20 September 2008

The Kraras Massacre of 1983 in East Timor

Massacre at Kraras, East Timor - Indonesia in 1975 invaded and forcibly annexed East Timor, beginning a campaign of violence that killed 200,000 East Timorese.

One element of this campaign was the massacre of entire villages. During the summer of 1983, nearly three hundred residents of Kraras, thereafter known as "the village of widows," were killed by Indonesian troops.

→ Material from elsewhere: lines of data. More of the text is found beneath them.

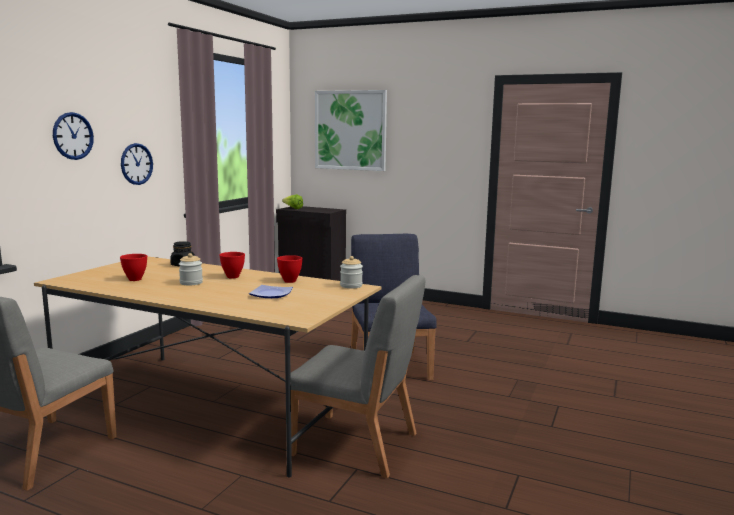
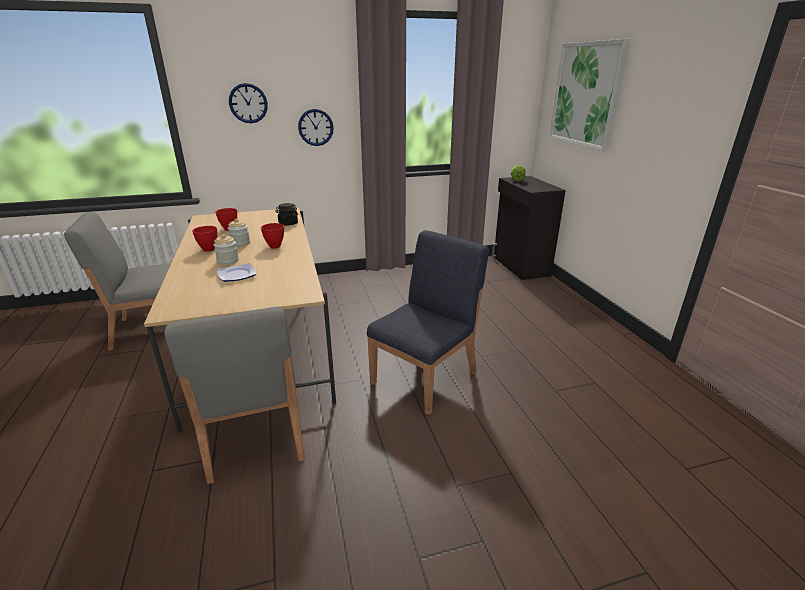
camera: 50 degrees right, 15 degrees up
(290, 281) = (288, 266): red bowl -> red bowl (208, 250)
(351, 286) = (305, 290): jar -> jar (228, 261)

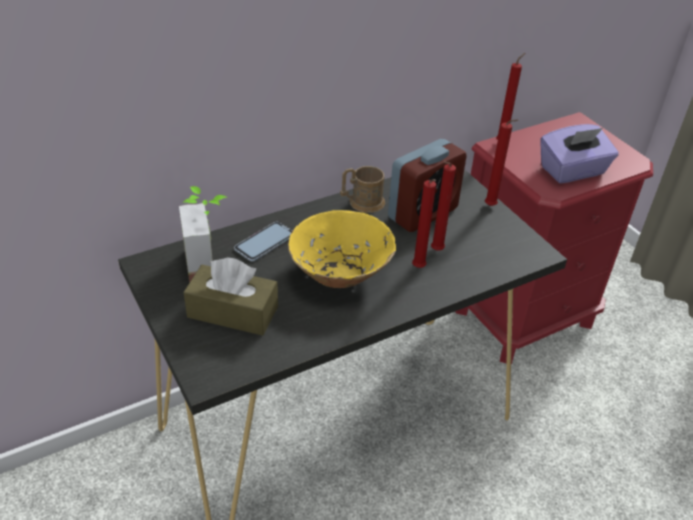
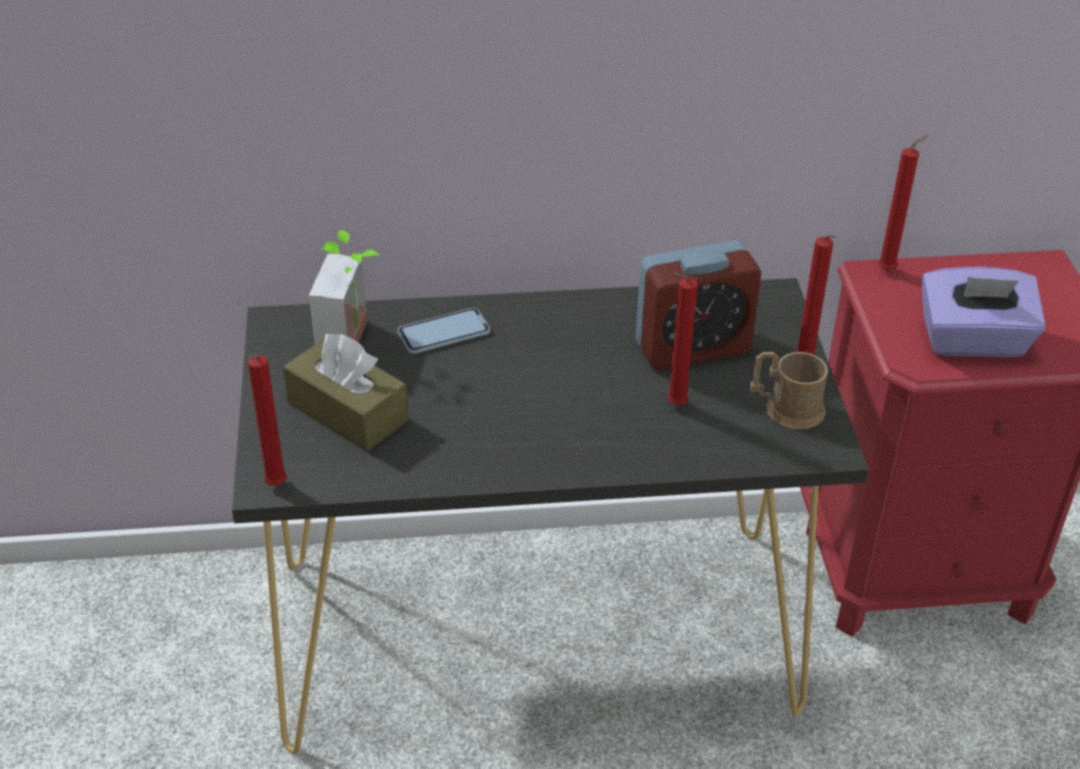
camera: 25 degrees right, 0 degrees up
(340, 273) = (518, 400): yellow bowl -> none
(362, 203) = (613, 311): brown mug -> brown mug (786, 409)
(419, 269) = (632, 423): red candle -> red candle (274, 487)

John Pilger reported on one of the East Timorese resisters, identified only as Domingos:

Domingos is 40 and has been in the jungle since 1983. "My wife was tortured and burned with cigarettes," he said. "She was also raped many times. In September [1993] the Indonesians sent the population of her village to find us. My wife came to me and said, `I don't want to see your face because I have been suffering too much.' At first I thought she was rejecting me, but it was the opposite; she was asking me to fight on, to stay out of the village and not to be captured and never to surrender. She said to me, `You get yourself killed and I shall grieve for you, but I don't want to see you in their hands. I'll never accept you giving up!' I looked at her, and she was sad. I asked her if we could live together after the war, and she said softly, `Yes, we can.' She then walked away."

Domingos and his wife came from Kraras, now known by the Timorese as the "village of the widows." During the summer of 1983, 287 people were massacred there. Their names appear on an extraordinary list compiled in Portuguese by the church. In a meticulous, handwritten script, everything is recorded: the name and age of each of the murdered, as well as the date and place of death and the Indonesian battalion responsible.

Every time I pick up this list, a testimony of genocide, I find it strangely compelling and difficult to put down, as if each death is fresh on the page. Like the ubiquitous crosses, it records the slaughter of whole families, and bears witness to genocide: Feliciano Gomes, 50; Jacob Gomes, 50; Antonio Gomes, 37; Marcelino Gomes, 29; Joao Gomes, 33; Miguel Gomes, 51; Domingos Gomes, 30; Domingos Gomes, 2 -- "shot."

So far I have counted forty families, including many children: Kai and Olo Bosi, 6 and 4, "shot"; Marito Soares, 1, "shot"; Cacildo Dos Anjos, 2, "shot." There are babies as young as 3 months.